Изменить размер шрифта - +

То, что узнает в своих генеалогических разысканиях сам автор, как бы наравне с ним немедленно узнает и читатель, и это усиливает иллюзию сопричастности.

 

— Быстро, легко ли писалась книга? Как вы вообще пишете?

— Обычно, когда я сажусь писать, у меня в голове уже все готово, до последнего предложения. Пишу сразу на машинке, с детства владею машинкой, пишу десятью пальцами и привыкла, как к перу. Потом много правлю, конечно. Первые фразы пишу всегда с трудом, входишь, как в темную пещеру. А с этой книгой трудность была другая… Много плакала. Мне трудно было вспоминать мать. Иногда было чувство, как будто меня ударили ножом. Жалела мать — почему у нее не было гармонической жизни, какая есть у всех, у многих… Слезы капали на машинку, но нельзя было, чтобы ими пропитались страницы книги. Я плакала просто как человек, но книгу хотела сделать твердой. Это было иногда не просто. Не говоря уж о матери, я очень любила отца, Элека Сабо, а написать их нужно было такими, какие они были. Неожиданностью для меня была личность Гизеллы. Прежде, в детстве, в юности, я ее ненавидела. Мне не нравилось, что у нее такой дурной вкус. Я ее ненавидела и оттого не понимала.

 

Страсти, кипевшие вокруг старого дома в Дебрецене, не дававшие враждующим сторонам взглянуть друг на друга спокойно и объективно, отгорели, волнения улеглись, и Магда Сабо рассудила своих дедушек и бабушек с беспристрастием судьи высшей инстанции.
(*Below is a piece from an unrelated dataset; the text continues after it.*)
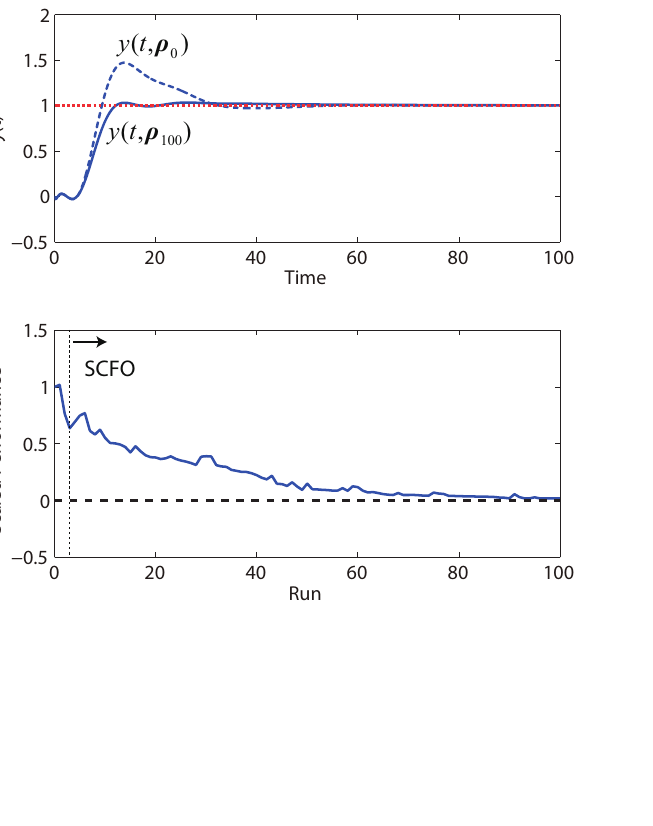
Figure 13. Performance obtained by iterative tuning for both the noiseless (left) and noisy (right) cases of Study 1 of Problem (20), with the solid blue line used to denote the “true” performance of the closed-loop system and the green dashed line used to denote what is actually observed (and provided to the solver). In both cases, the SCFO solver brings the closed-loop performance metric value close to its global minimum of zero (marked by the black dashed line in the lower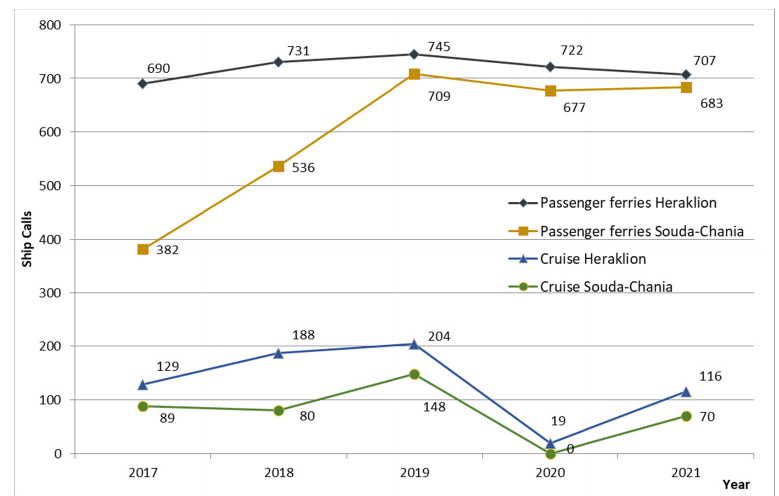
Figure 2. Annual ship calls for ports Souda and Heraklion (years 2017–2021).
Репутацию Эммы Гачари как ветреной, легкомысленной, даже порочной особы, казалось, нельзя уже было поправить. Семейный миф о злой матери, бросившей родную дочь, миф, раздутый недоброжелательством свекрови, поддержанный злым язычком Гизеллы, усвоенный сполна самой Ленке Яблонцаи, был как будто неколебим.
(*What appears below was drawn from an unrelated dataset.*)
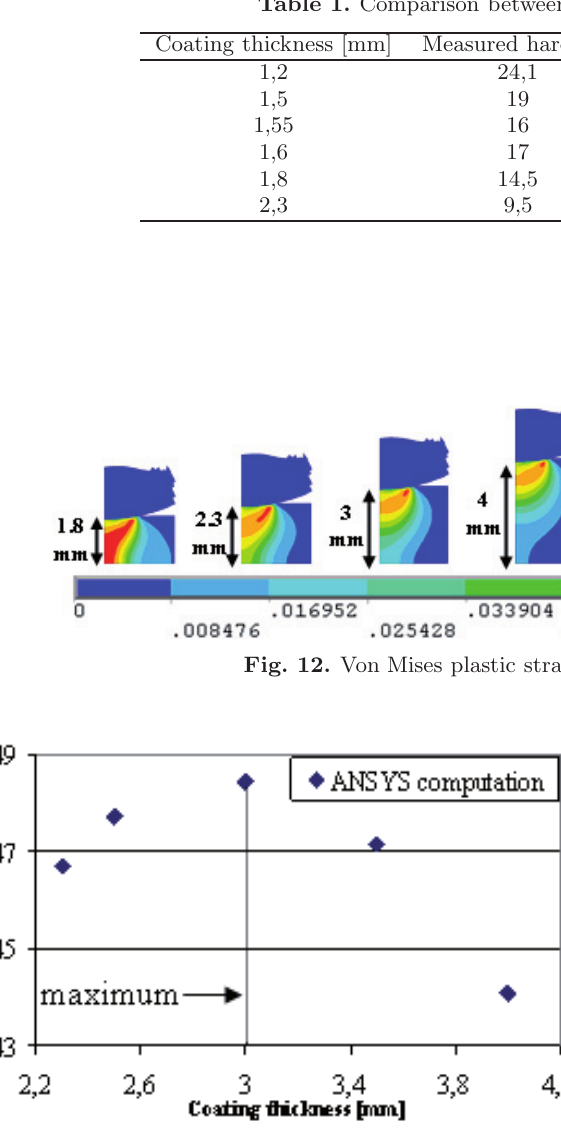
Fig. 13. Reaction force applied to the coating bottom within the range x ∈ [0,2.54] .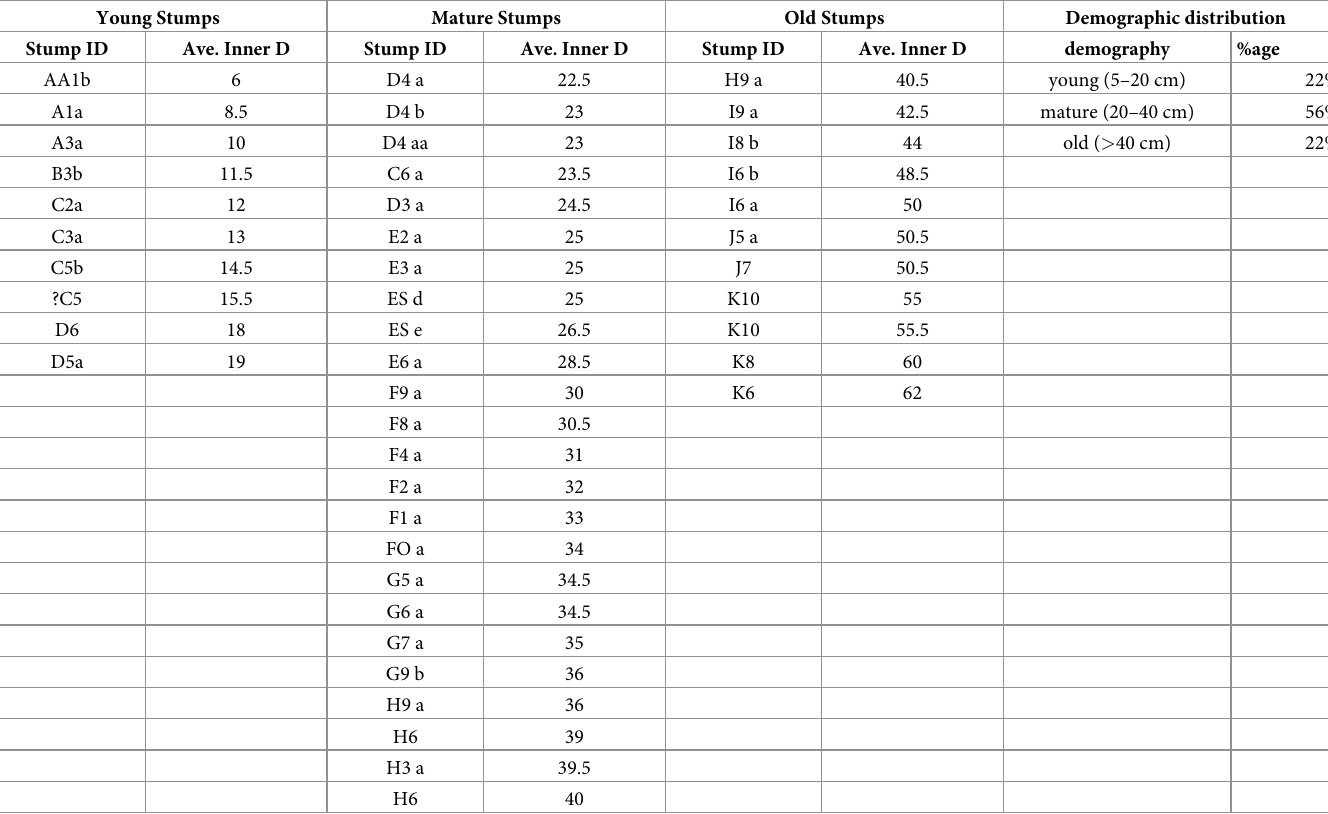
Table 1. Demographic distributions of the Eospermatopteris trees at the Gilboa Riverside Quarry (After Stein et al., 2012). Young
Оправдание к ней пришло через поколение. Магда Сабо, ее внучка, вызвавшая тень несчастной женщины на беспристрастный суд, нашла, что вина ее, если и была за ней какая вина, не столь уж тяжка. По своей доверчивости Эмма Гачари не раз была обманута Юниором, даже предана им, преследуема свекровью и оклеветана в глазах дочери. Магда Сабо узнала то, чего никогда не знала и не хотела знать Ленке Яблонцаи, всю жизнь таившая смертельную обиду на мать: как отняли у Эммы Гачари ее дочь обманом, чтобы затворить навсегда в сумрачном домашнем замке Марии Риккль, как пыталась она вернуть Ленке и как перед ней навсегда захлопнулись двери дома на улице Кишмештер.

И других героев семейной хроники автор позволяет нам увидеть не только с той стороны, с какой они представлялись домашнему окружению «купецкой дочери». Имре-Богохульник и Сениор для Марии Риккль были: в прошлом — «жеребцы», способные лишь воевать, скакать на лошади, делать долги и производить на свет детей; ныне — приживалы, нахлебники, жалкие паралитики, сидящие врозь в своих комнатах, между которыми беззаконным вестником и письмоносцем сновала маленькая Ленке Яблонцаи.
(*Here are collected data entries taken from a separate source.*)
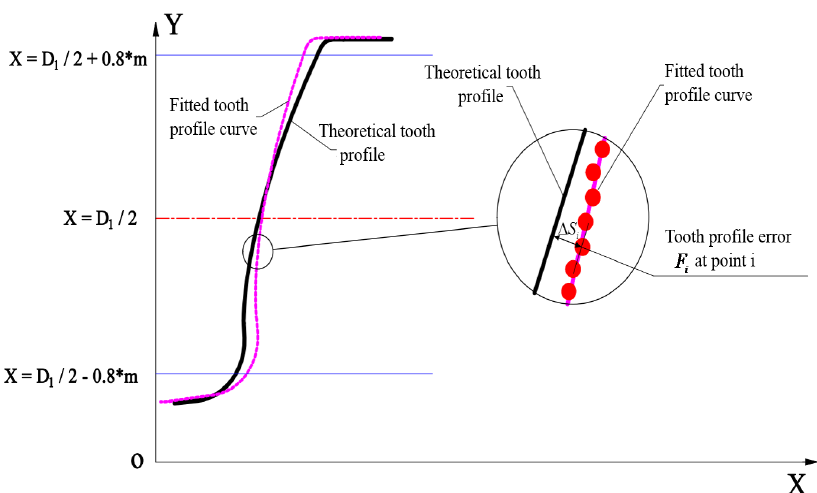
Figure 4. Schematic diagram of the tooth profile deviation calculation.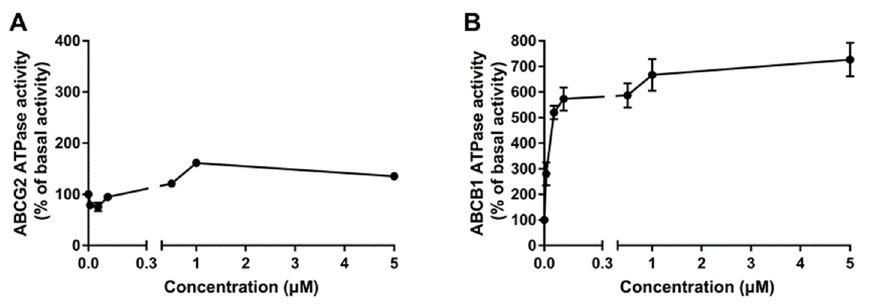
Figure 5. Poziotinib significantly stimulates ABCG2 and ABCB1 ATPase activity. ( A ) The effect of poziotinib on the ATPase activity of the ABCG2 transporter. ( B ) The effect of poziotinib on the ATPase activity of the ABCB1 transporter. Data are expressed as the mean ± SD derived from three independent experiments.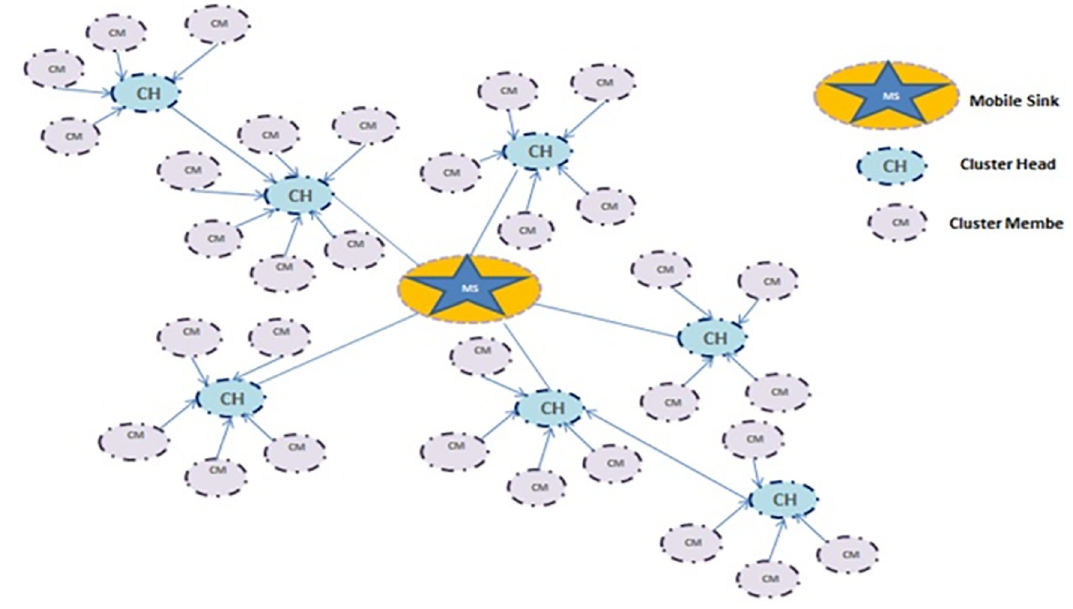
Fig 4. Platform configuration of the proposed method.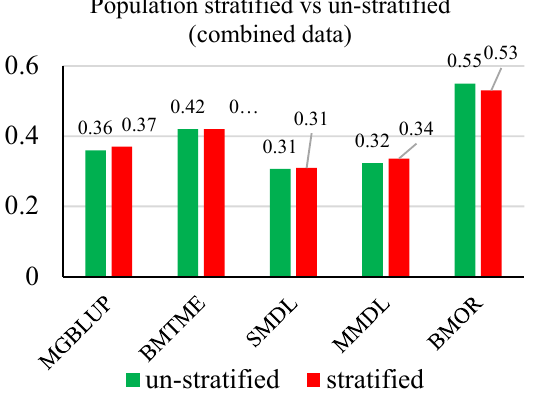
Figure 5. Average prediction accuracies for combined data with / without population stratified for five models Mean Pearson’s correlations for each trait were presented and labeled. The stratified scheme was colored in green, and the un ‐ stratified scheme was colored in red.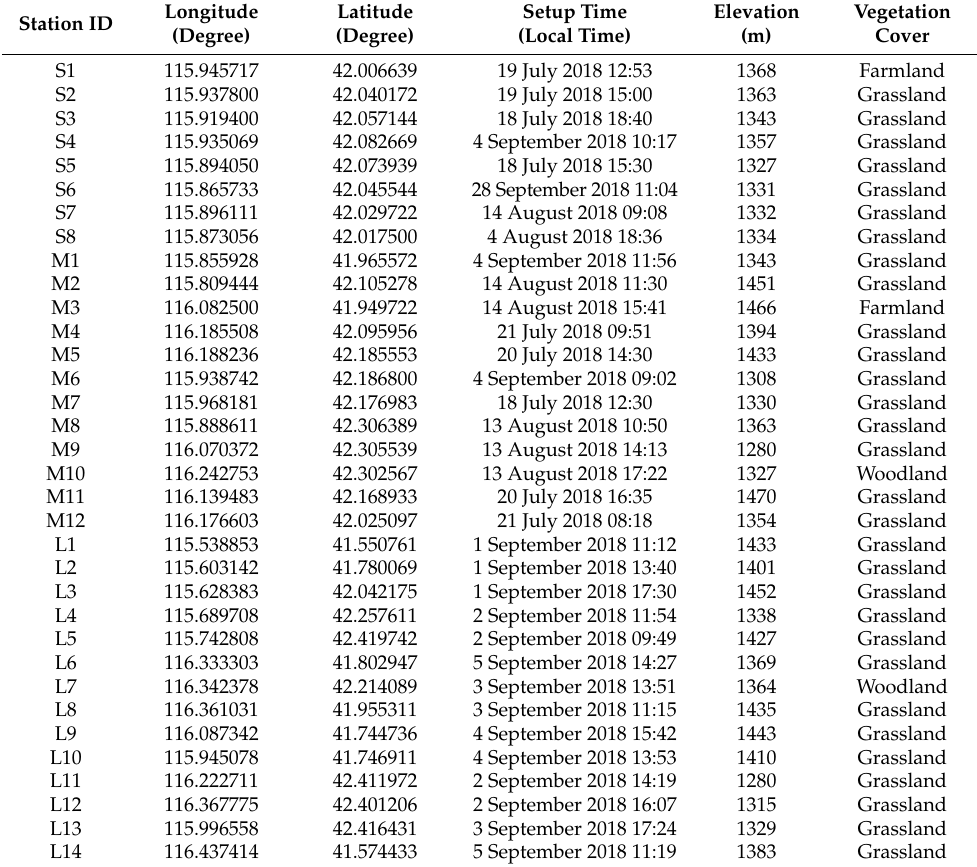
Table 1. Specifications of in situ soil moisture stations at the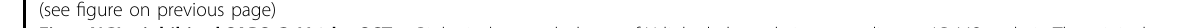
Fig. 1 NGI-1 inhibited SARS-CoV-2 by OST. a Biological network cluster of N-linked glycosylation according to AP-MS analysis. The original score of identi fi ed host proteins interacting with viral proteins was indicated by color scale within the circle. Score > 200 indicated suf fi cient con fi dence. n.d., not detected. The pie chart was divided into 5 slices, representing 3a, E, M, S and N proteins of SARS-CoV-2, respectively. The network was delivered according to STRING website (https://string-db.org/). Network in the gray shaded area showed OST complex. b 3× Flag-Twin-Strep tagged E, M or S proteins of SARS-CoV-2 were overexpressed in HEK293T. Proteins were pulled down after ultrasonication and eluted for further PNGase F treatment. Immunoblot analysis of virus proteins with Flag antibody. c Myc-STT3A and 3× Flag-Twin-Strep tagged 3a, E, M or S proteins of SARS-CoV-2 were overexpressed in HEK293T cells, followed by Twin-Strep pull-down. STT3A was analyzed with Myc antibody and viral proteins were analyzed with Flag antibody. The anti-GAPDH blots indicated loading of lanes. d STT3A or STT3B was knocked down in Caco2 cells for 3 days, followed by 3-day-SARS- CoV-2 infection (MOI = 0.01). The supernatant was collected to detect the SARS-CoV-2 gRNA by real-time quantitative polymerase chain reaction (RT- qPCR). The cells were collected to detect mRNA levels of STT3A or STT3B by quantitative polymerase chain reaction (qPCR) ( GAPDH as a reference gene). NC, negative control. e STT3A or STT3B was knocked out by 3 different sgRNAs respectively in HeLa cells stably expressing human ACE2 (HeLa- ACE2). After 3-day-infection, SARS-CoV-2 in the supernatant was analyzed by RT-qPCR. f , g 3× Flag-tagged spike of SARS-CoV-2 was overexpressed in HEK293T cells, followed by 5 μ M NGI-1 treatment for 2 days. Whole cell lysates were collected for Immunoblot analysis ( f ). Spike proteins were pulled down after ultrasonication and eluted for further MS ( g ). Spike was analyzed with Flag antibody. The anti-GAPDH blots indicated loading of lanes. The percentage of spike of the indicated sites, N1074 and N1194, was analyzed by Thermo Scienti fi c Q Exactive ™ Hybrid Quadrupole-Orbitrap ™ Mass Spectrometer. Data are means ± SD, from triplicates (technical replicates). h , i Caco2 cells were infected with SARS-CoV-2 (MOI = 0.01) for 1 h, and the medium was replaced by 2% FBS (v/v) DMEM containing 0, 1, or 5 μ M NGI-1 for further 3-day treatment. SARS-CoV-2 in the supernatant was analyzed by RT-qPCR ( i ). Virus in cells was detected by immunoblotting with N protein antibody ( h ). The anti- α -tubulin blots indicated loading of lanes ( h ). j Caco2 cells were infected with SARS-CoV-2 (MOI = 0.01) for 1 h, followed by treatment of NGI-1 at the indicated concentrations for 3 days. Virus in the supernatant was analyzed by RT-qPCR. The IC 50 was calculated by Statistical Package for the Social Sciences (SPSS) and the dose-response curve was fi tted by GraghPad Prism 8. k Caco2 cells were plated in a 96-well plate and cultured in the presence of NGI-1 at indicated concentrations for 3 days. The cytotoxicity was analyzed by CellTiter 96 ® AQueous One Solution Cell Proliferation Assay. The CC 50 was calculated by SPSS and the dose-response curve was fi tted by GraghPad Prism 8. l Caco2 cells were infected with the South Africa variant of SARS-CoV-2 501Y.V2 (MOI = 0.01) for 1 h, followed by treatment of NGI-1 at the indicated concentrations for 3 days. Virus in the supernatant was analyzed by RT-qPCR. Data are means ± SEM, from triplicates (biological replicates), unpaired t -test, * P < 0.05, ** P < 0.01, **** P < 0.0001 ( d , e , i – l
Но для Магды Сабо прадед Имре, огромный и толстый, в венгерском платье со шнурами, заключает в себе какой-то непокорный, бунтарский дух — не зря, умирая, он кричал здравицы Кошуту и лозунги «Да здравствует революция, долой попов!». Да и Кальман-Сениор — не просто безвольный мот и жертва дурной болезни, но в недавнем своем прошлом красавец офицер, сподвижник Петефи, неотразимо привлекательный для женщин; а в последние свои дни — воплощение справедливости и просвещенного духа в доме, страстный книжник, знавший столько стихов на память и объяснявший Гизелле и Ленке звездное небо.

Даже безнадежно беспутный Кальман-Юниор, «абсолютный злодей», с точки зрения оставленной им дочери, и тот, если взглянуть на него попристальнее, имеет в себе нечто привлекательное. Да, он беспечен, влюбчив, растрепан, безволен, но у него не отнять обаяния бескорыстия, которое по своей тяге к объективности, тоже отметит семейный летописец.